How to use extra term in radial equation

[valtorEN]

Homework Statement

Due to the modification of inner-shell electrons of a multi-electron system,

the outer shell electron can feel an effective electrostatic potential as

V(r)=-e^2/(4*π*eo*R)-lambda*(e^2/(4*π*eo*R^2)) ; 0<lambda≤1

Find the energy eigenvalues and wavefunctions of the outer shell electron

and compare to those of the hydrogen atom

Homework Equations

Radial equation

-hbar^2/2*m(d^2u/dr^2)+[(V(r)+(hbar^2/2*m)*l(l+1)/R^2]

Eigenenergies for hydrogen atom

En=-[(m/2*hbar^2)*(e^2/4*π*e0)^2]*(1/n^2)=E1/n^2

The Attempt at a Solution

i plugged the effective potential into the radial equation, divided by E

(E=-hbar^2*k^2/(2*m)) where k=sqrt(2mE)/hbar

and get an equation with the same general solutions as in my book

u(rho)=(rho^(l+1))*(e^(-rho))*(v(rho))

still, how does this term effect the energy compared to that with hydrogen's

eigenenergies? i assume a const term with lambda in it finds it way into the

eigenenergies, but how to solve this is beyond me!


how do i calculate the new energy eigenvalues and wave functions?

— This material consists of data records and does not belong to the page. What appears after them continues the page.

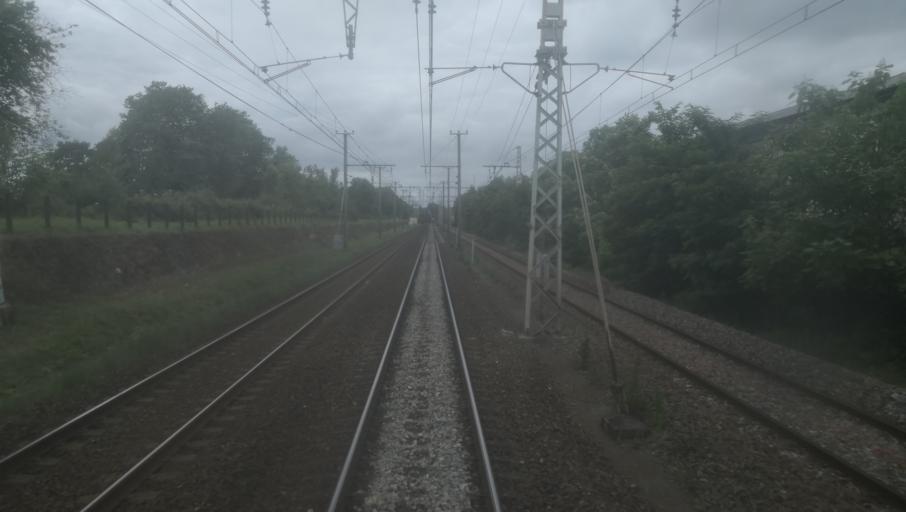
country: FR
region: Midi-Pyrenees
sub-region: Departement de la Haute-Garonne
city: Aucamville
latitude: 43.6610
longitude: 1.4164
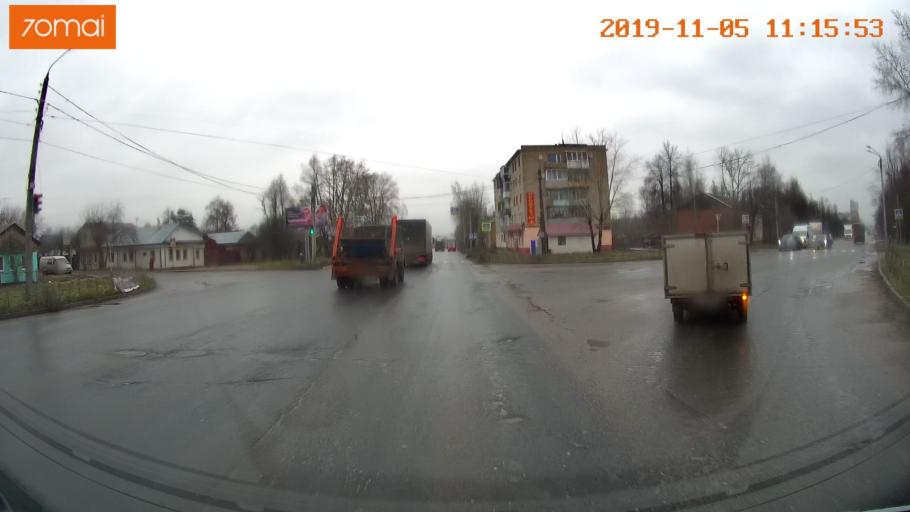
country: RU
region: Ivanovo
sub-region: Gorod Ivanovo
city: Ivanovo
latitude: 56.9804
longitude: 40.9538
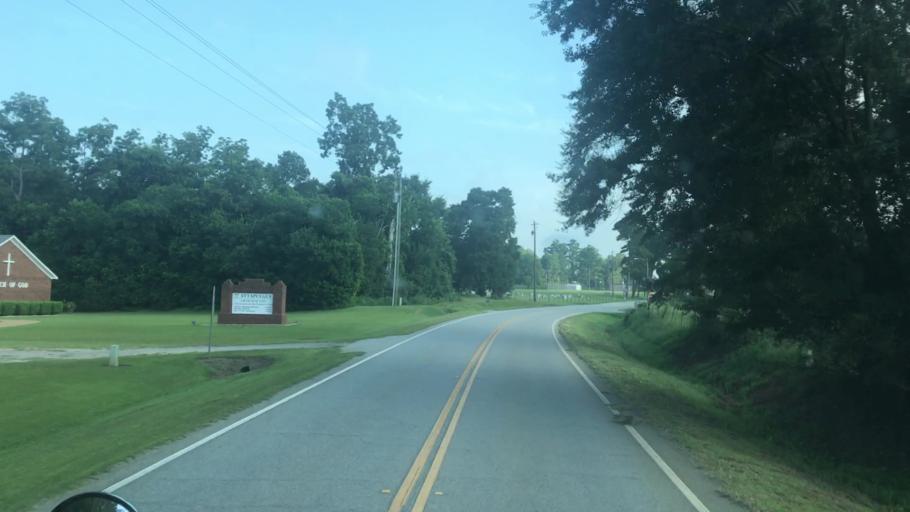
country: US
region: Florida
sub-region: Gadsden County
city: Havana
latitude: 30.7433
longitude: -84.4835
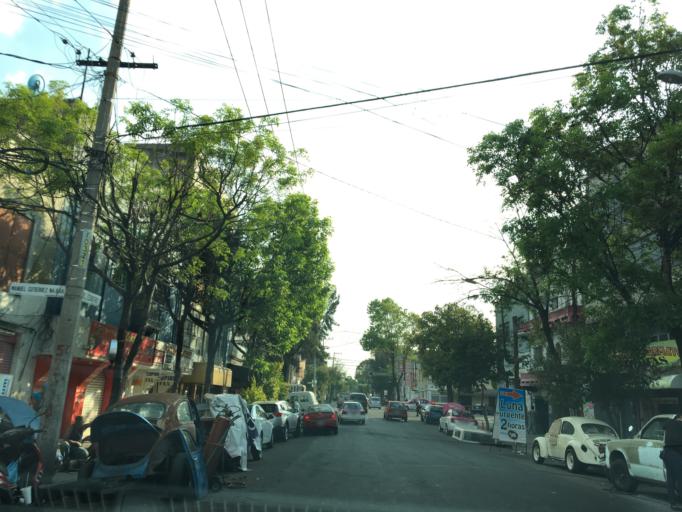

how do they compare to that of hydrogen?

cheers
nate

 

[lalbatros]

My feeling is that you could rescale the r-axis to get this problem solved.
The additional term in the potential is similar to the angular momentum term.
Therefore, the effect should be equivalent to the same problem with r rescaled and V(r) rescaled correspondingly.
But that is only my guess ...
Hope it helps.